Scratches all over his face, he was
just a plain mess. I looked around to
see if anyone came in with him but
oddly, I was the only one in the joint.
In fact, the staff was nowhere,
must’ve been scattered in the kitchen.

We talked for about an hour, over coffee
and a half-pack of Winstons. He spoke
of his wife – both sad and angry - gesturing
their argument from earlier that evening.
Every now and again, he’d repeat, “They
wonder why we do the things we do.”
He said that men had it rougher than
we’re ever given credit for. Then he asked about
my own situation and I pointed to
the waitress in a shoulder-shrug sort of way.
He smiled, but quickly, again found his
rant, “We can’t cry or
fuss or carry on like them. We have
to listen to their bullshit complaints.”
I shrugged my shoulders as I looked
for my Zippo asking, “Whaddya gonna do?”

“Cheat,” he answered. It was a simple,
heartfelt answer that I found funny.
The two of us sat there enjoying its honesty.
I made sure the waitress wasn’t listening
or else I'd get holy Hell on the ride home.
But then my new friend got somber once again
and kept repeating “And they wonder why...”
I never saw him ever again.

Wednesday, May 13, 2009


This is a tale that coulda prolly happened. Somewhere in the late '60s, it's a tale where the beatnik met the hippie...

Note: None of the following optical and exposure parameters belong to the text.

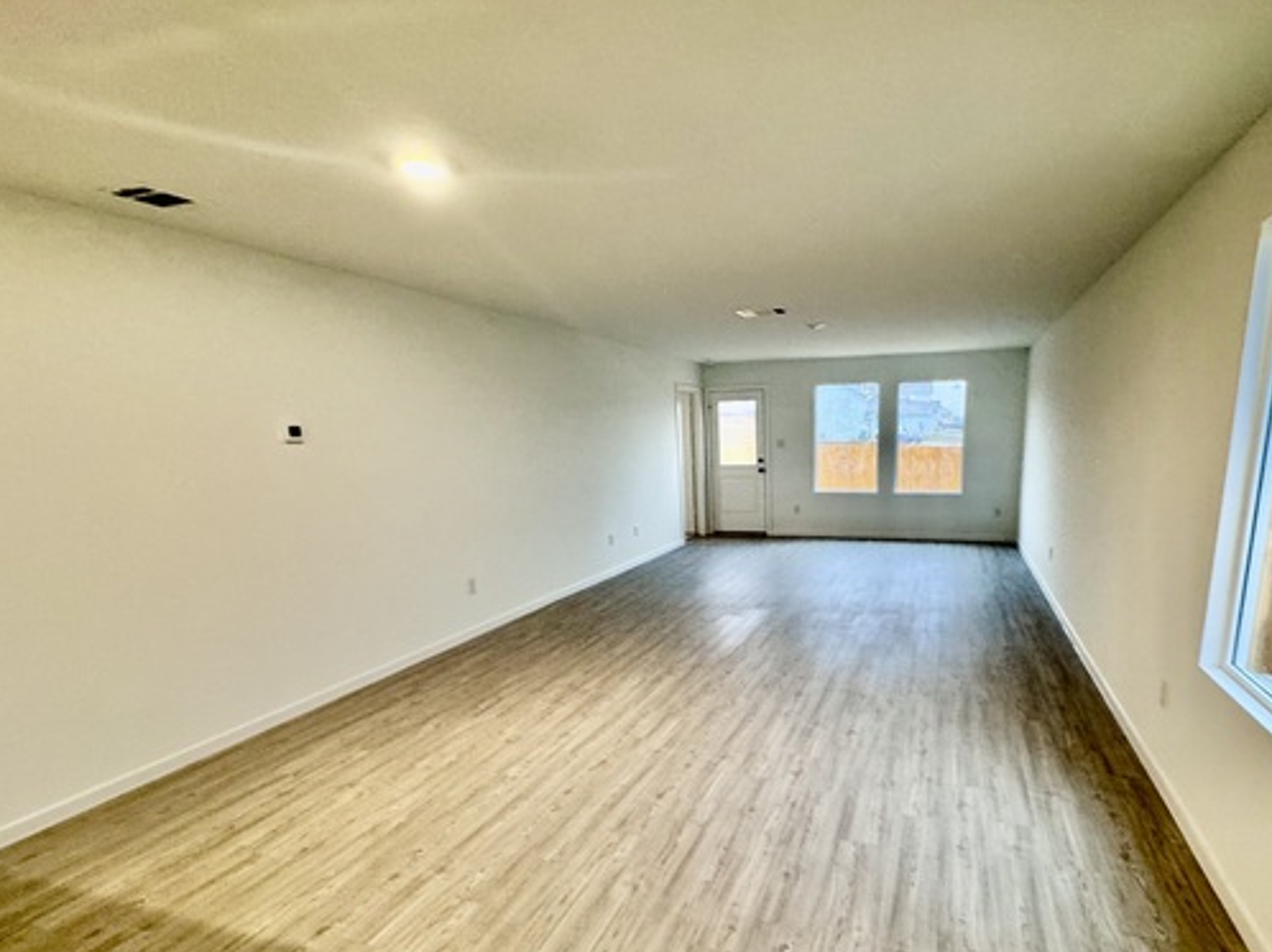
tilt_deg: -11.8
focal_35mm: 18
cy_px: 579
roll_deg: +2.4
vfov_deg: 70.7
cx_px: 764
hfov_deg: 86.7
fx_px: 661
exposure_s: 1/60
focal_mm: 2.22
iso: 250
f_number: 2.2
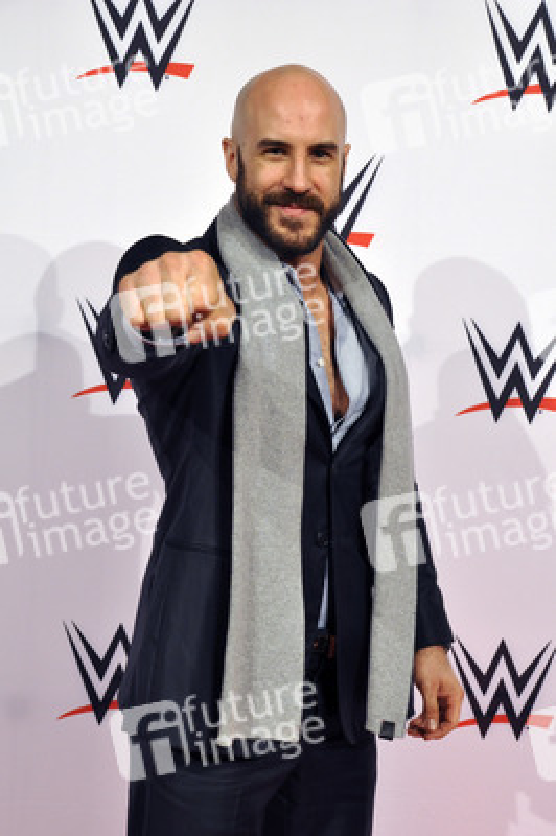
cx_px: 278
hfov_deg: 22.6
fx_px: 1392
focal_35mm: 60
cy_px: 418
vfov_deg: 33.4
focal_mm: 40
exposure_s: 1/160
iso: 1000
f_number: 6.3
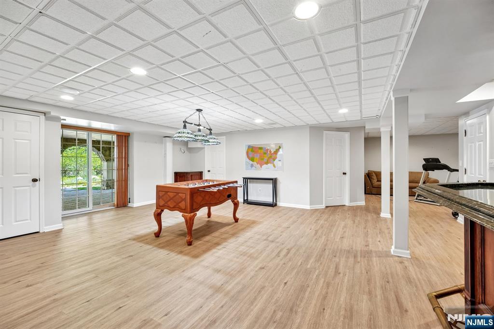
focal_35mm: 14
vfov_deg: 81.2
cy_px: 164
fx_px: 192
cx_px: 247
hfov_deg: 104.3
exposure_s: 1/6
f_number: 8
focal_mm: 14
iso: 400
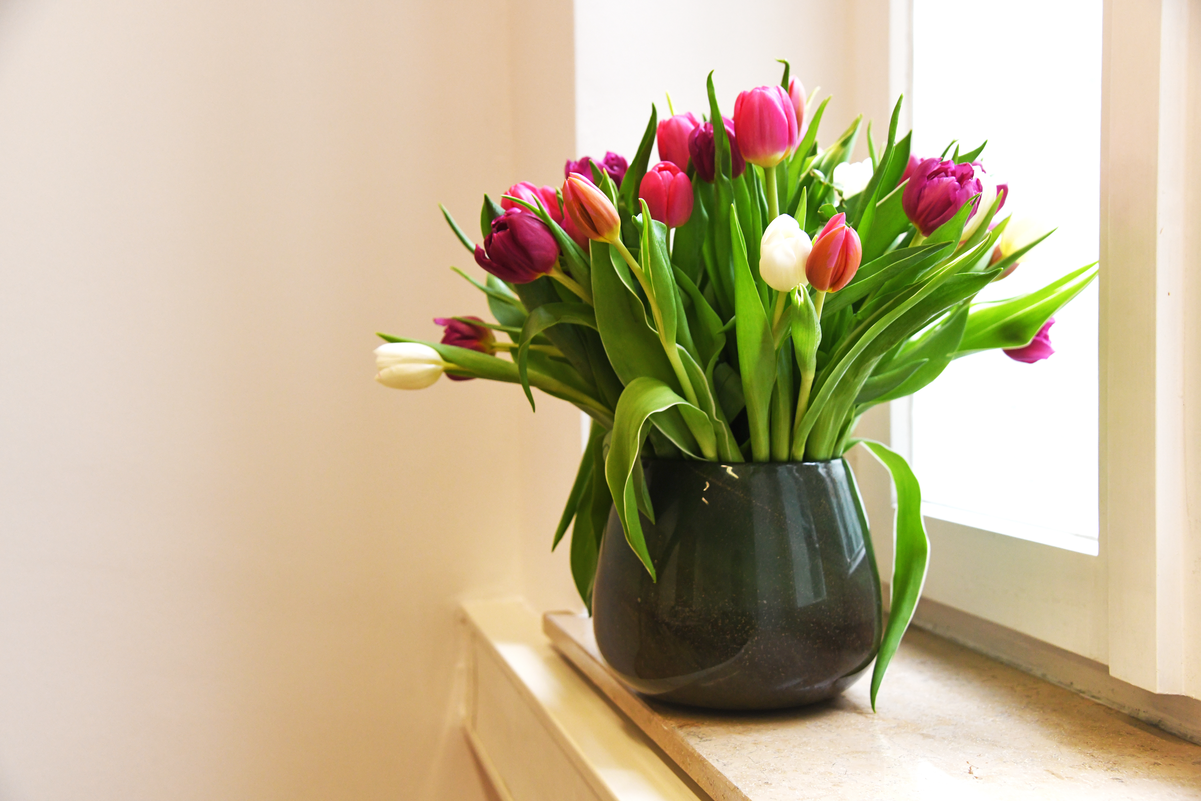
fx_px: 1468
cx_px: 600
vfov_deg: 30.5
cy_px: 400
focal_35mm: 44
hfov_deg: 44.5
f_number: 5
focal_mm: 44
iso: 1250
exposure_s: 1/125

With his tight leather pants and a swagger to embarrass Mae West on a bad night, the Lizard King entered the Waldorf elevator and saw Jack, one of his literary idols.

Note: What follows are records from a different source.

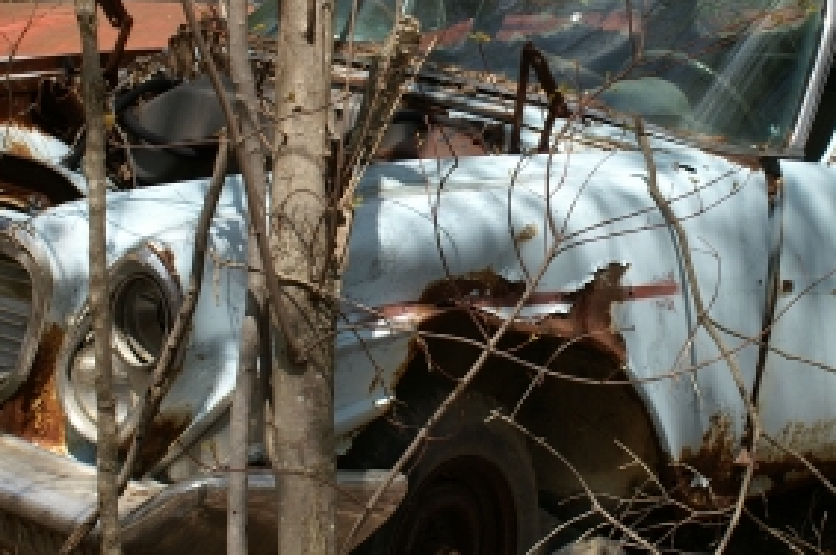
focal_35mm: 95
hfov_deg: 21.4
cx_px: 508
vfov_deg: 14.3
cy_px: 202
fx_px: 2204
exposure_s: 1/160
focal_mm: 28
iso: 125
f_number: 9
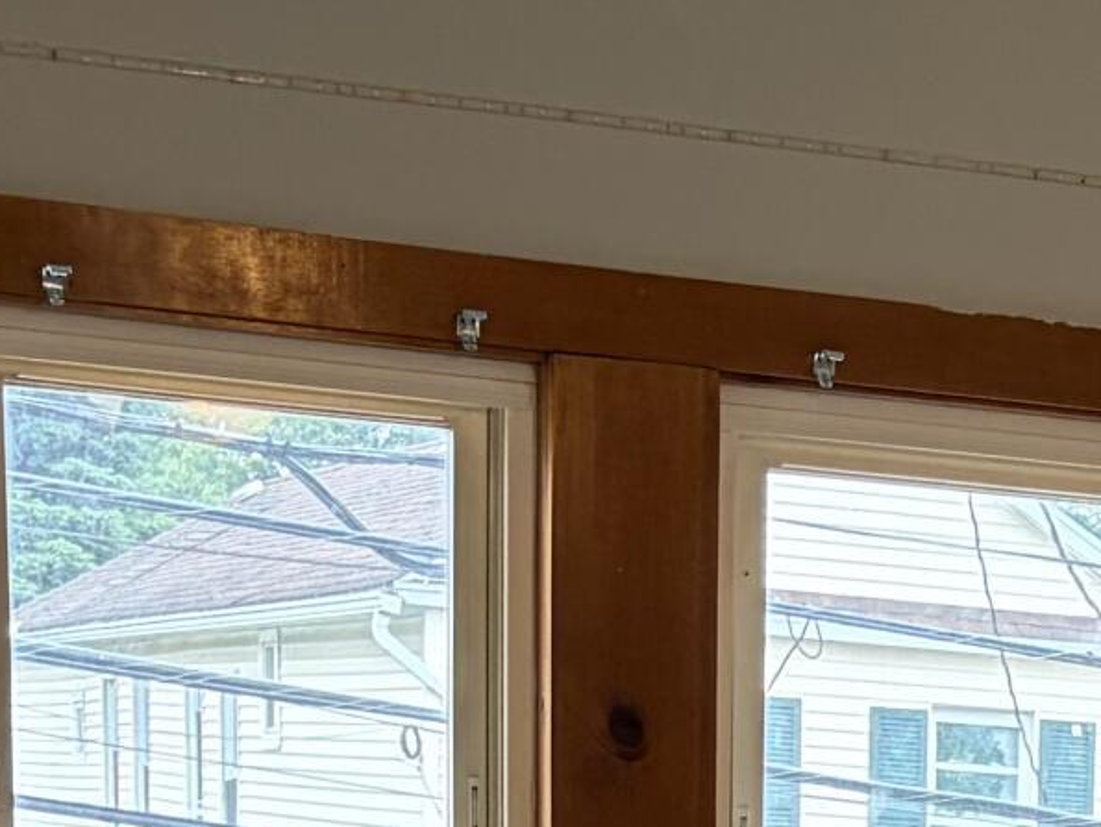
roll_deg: -1.5
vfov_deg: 10.1
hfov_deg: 14.4
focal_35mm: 131
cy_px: 1900
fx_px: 4169
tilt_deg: -11.5
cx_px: 1419
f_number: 1.6
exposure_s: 1/194
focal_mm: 5.96
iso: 125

"Hey man, you're Jack Kerouac..." the shaman-like guy asked, mellow and low.

Thift shop chic and effortlessly handsome, Jack was in the Big Apple to deliver his latest manuscript and answered,"That's my name..."

"I read everything you ever wrote -- the name is Jim," his fan said. "I'm in town with my band called The Doors."

As he watched the greasy hippie walk off to his room, Kerouac thought, "I work my whole fuckin' life, hitchhike across the country and they call this fucking guy a poet..."


He went everyday to the museum to see those dark beaming eyes, that long lustrous hair and her half unsure smile.

On or off his meds, this manic routine had by now had become a fixture of his life.

Oh sure, there was always some artsy liberal couple on a first date talking about such nonsense as Warhol and color blocking to ruin his time with her.

But they were superficial.

Someday somehow he knew he'd meet his exotic beauty and take her here -- but not to utter Warhol.

Until then, though, he'd be content and diligent just staring at her staring at him.

Monday, May 4, 2009


I live deep within the heart of 'Soprano-Land' (the show was even shot on my block a few years back). In any case, being EYEtalian and all, I've never particulary gravitated towards the show beyond the casual level. I guess it's because I can't wear a suit without looking like I have lye and a shovel in my trunk. Don't get my wrong, I watched it, sure, but didn't really live and breathe it the way many fans have. I bring this up because today at the bakery, this is what I overheard and, to be honest, didn't think twice.

As I wait for my sandwiches, an unassuming (yet still very goombahed) voice behind me says on a cell, "Yeah, he made bail..."

Not even trying to be quiet he continued, "It was 250 -- two hundred and fifty thousand."

As I smirked in front, the convo got better when I heard him say, "No, no, no, he didn't get a racketeering charge, just the gambling."

After a pause he went on, "Well, our operation is in Costa Rica, his was is in the Dominican Republic so we're good."

"Yeah, I'm gonna be at the luncheonette in the morning so come on by and see me," he said, before clacking his cell shut.

After hearing these kinds of guys my whole life in places like this, the subtext of his last sentence didn't bother any of us on line since we were merely hearing just another Jersey guy at work.